Following its November move to become an official CVE Program Root, the European Union Agency for Cybersecurity (ENISA) announced that four organizations have joined the Common Vulnerabilities and Exposures (CVE) Program as CVE Numbering Authorities (CNAs) under the ENISA Root. The organizations were trained and onboarded by ENISA, reinforcing the agency’s role as a central coordination point for national and EU authorities, the EU CSIRTs network, and partners operating under its mandate.
As CVE Root, ENISA supports gradual transition of existing European CNAs under its Root. As part of the shared global responsibility for vulnerability management, currently, seven CNAs have moved from MITRE Root to ENISA Root, in addition to the four new CNAs in the Program.
“Onboarding and training our first CNAs under ENISA Root is a major milestone for European cybersecurity,” Hans de Vries, chief cybersecurity and operations officer, stated in a statement last week. “It strengthens Europe’s operational contribution to the global CVE Program and improves the reliability, timeliness, and coordination of vulnerability handling across the EU.”
The mission of the CVE Program is to identify, define, and catalog publicly disclosed cybersecurity vulnerabilities. There is one CVE Record for each vulnerability in the catalog. The vulnerabilities are discovered, then assigned and published by organizations from around the world that have partnered with the CVE Program. Partners publish CVE Records to communicate consistent descriptions of vulnerabilities. Information technology and cybersecurity professionals use CVE Records to ensure they are discussing the same issue and coordinate their efforts to prioritize and address the vulnerabilities.
ENISA’s role as CVE Root further strengthens the agency’s support to the CSIRTs Network and to its broader community of partners. In doing so, ENISA contributes to more consistent, timely, and coordinated vulnerability identification and handling across Europe. This role is carried out in close coordination with the U.S. Cybersecurity and Infrastructure Security Agency (CISA) and not-for-profit organization MITRE, as part of a shared commitment to strengthen the resilience, quality, and long-term sustainability of the global CVE Program.
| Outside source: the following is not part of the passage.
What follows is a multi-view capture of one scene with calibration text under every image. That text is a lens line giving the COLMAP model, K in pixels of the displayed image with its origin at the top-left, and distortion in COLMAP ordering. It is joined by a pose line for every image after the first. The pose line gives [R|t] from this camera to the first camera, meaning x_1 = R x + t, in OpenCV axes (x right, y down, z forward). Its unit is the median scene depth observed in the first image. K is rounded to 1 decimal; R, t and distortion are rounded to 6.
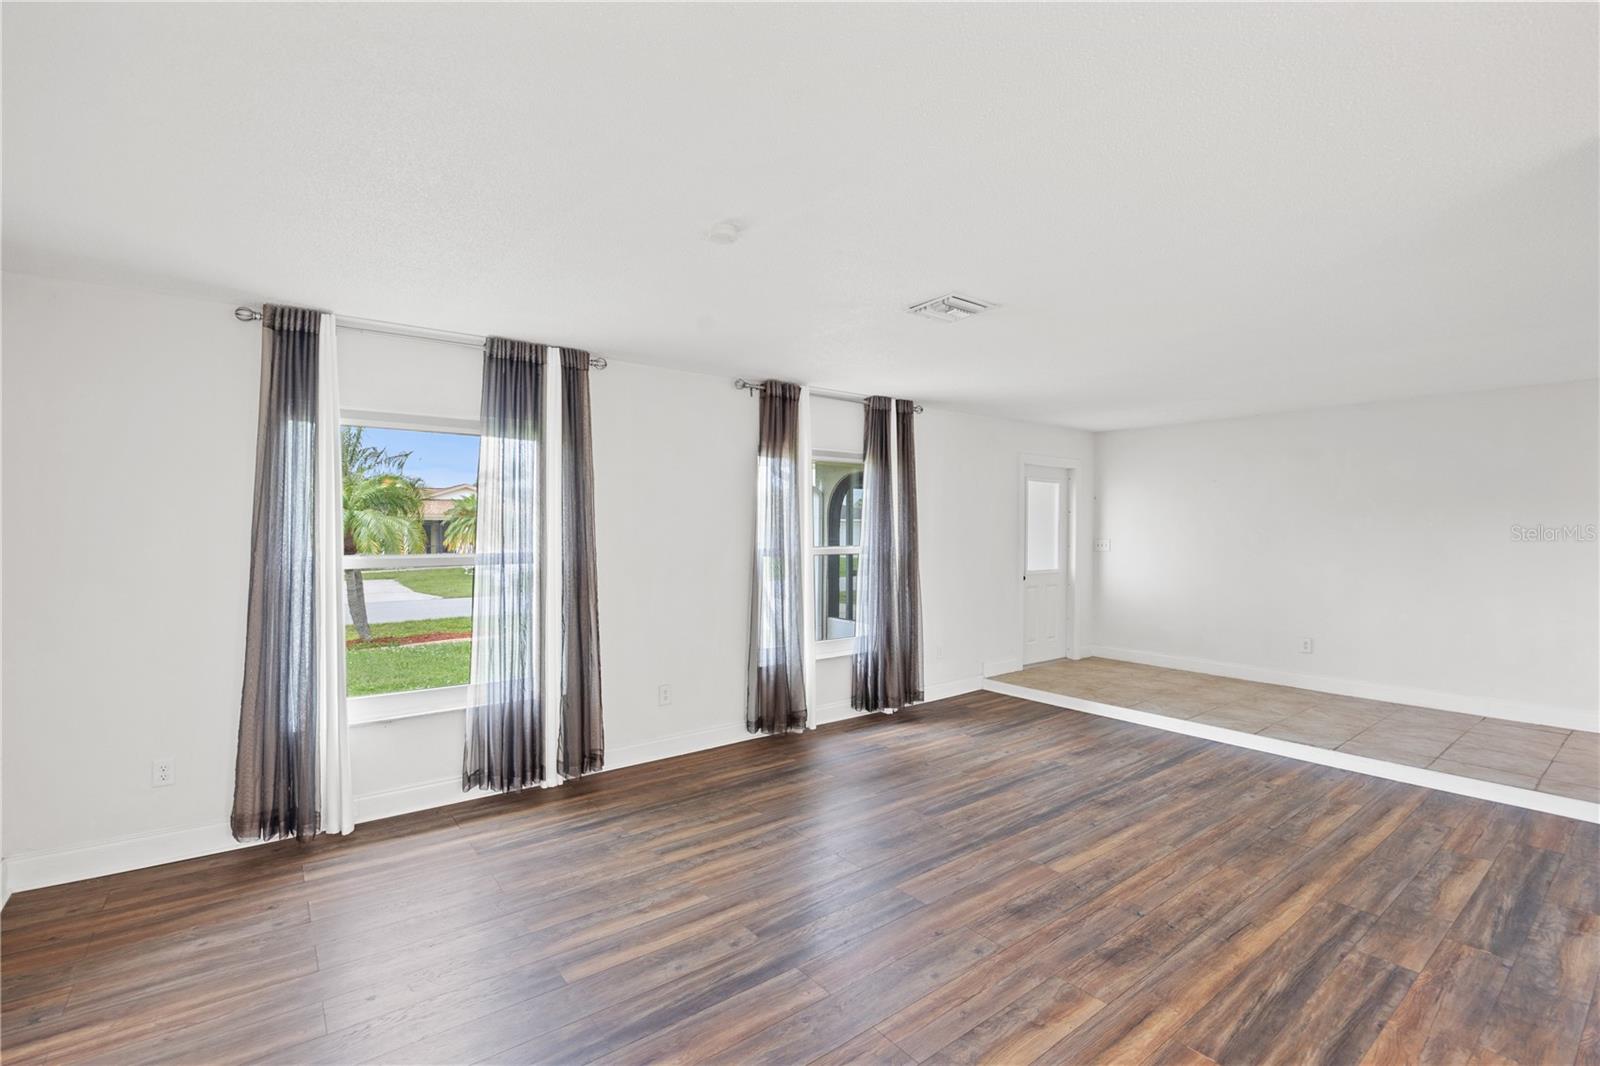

It also reflects ENISA’s wider objective of reinforcing, rather than fragmenting, the shared global vulnerability identifier backbone on which governments, vendors, researchers, and defenders rely.
ENISA’s initiative comes at a time when frontier AI models are accelerating vulnerability discovery and exploitation; Europe’s vulnerability management capacity must keep pace and provide trusted operational support to the wider cybersecurity community. Frontier AI models are challenging traditional security paradigms by compressing the vulnerability management lifecycle and attack chain, from discovery to exploitation.
Given the expected increase in reported and discovered IT vulnerabilities, ENISA has been growing its capacity and expertise, and intends to further augment its operational resources and scalable support mechanisms in partnership with Member States. Additional capacities to reinforce this function have been proposed in the Cybersecurity Act 2.
Since November, ENISA has served as the central point of contact within the CVE Program for national and EU authorities, EU CSIRTs Network members, and cooperative partners under ENISA’s mandate. The agency’s role as Root includes recruiting, onboarding, training, supporting, and managing CNAs within its scope, facilitating their transition where relevant, and ensuring the effective assignment of CVE Identifiers (CVE IDs) and publication of CVE Records. This role also helps ensure that CVE Program rules, guidelines, and processes are followed.